◆ HOW TO COMPLETE THIS TASK
Using the listing, copy each whole line that features "beauty".
[RECORDS FOR THIS EXERCISE — start]
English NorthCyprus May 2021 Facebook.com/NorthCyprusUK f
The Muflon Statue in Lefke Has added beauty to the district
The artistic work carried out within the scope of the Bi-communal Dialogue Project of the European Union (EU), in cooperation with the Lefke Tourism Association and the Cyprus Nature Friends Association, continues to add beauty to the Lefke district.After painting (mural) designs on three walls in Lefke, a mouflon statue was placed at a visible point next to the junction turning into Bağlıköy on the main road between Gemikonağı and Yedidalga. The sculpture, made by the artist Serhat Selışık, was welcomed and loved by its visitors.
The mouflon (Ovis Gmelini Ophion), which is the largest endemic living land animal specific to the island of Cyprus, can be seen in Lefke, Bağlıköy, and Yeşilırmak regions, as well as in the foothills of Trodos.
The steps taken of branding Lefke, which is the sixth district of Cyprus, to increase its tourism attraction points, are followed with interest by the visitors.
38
[RECORDS FOR THIS EXERCISE — finish]
◆ RESULT OF THIS EXERCISE
The Muflon Statue in Lefke Has added beauty to the district
The artistic work carried out within the scope of the Bi-communal Dialogue Project of the European Union (EU), in cooperation with the Lefke Tourism Association and the Cyprus Nature Friends Association, continues to add beauty to the Lefke district.After painting (mural) designs on three walls in Lefke, a mouflon statue was placed at a visible point next to the junction turning into Bağlıköy on the main road between Gemikonağı and Yedidalga. The sculpture, made by the artist Serhat Selışık, was welcomed and loved by its visitors.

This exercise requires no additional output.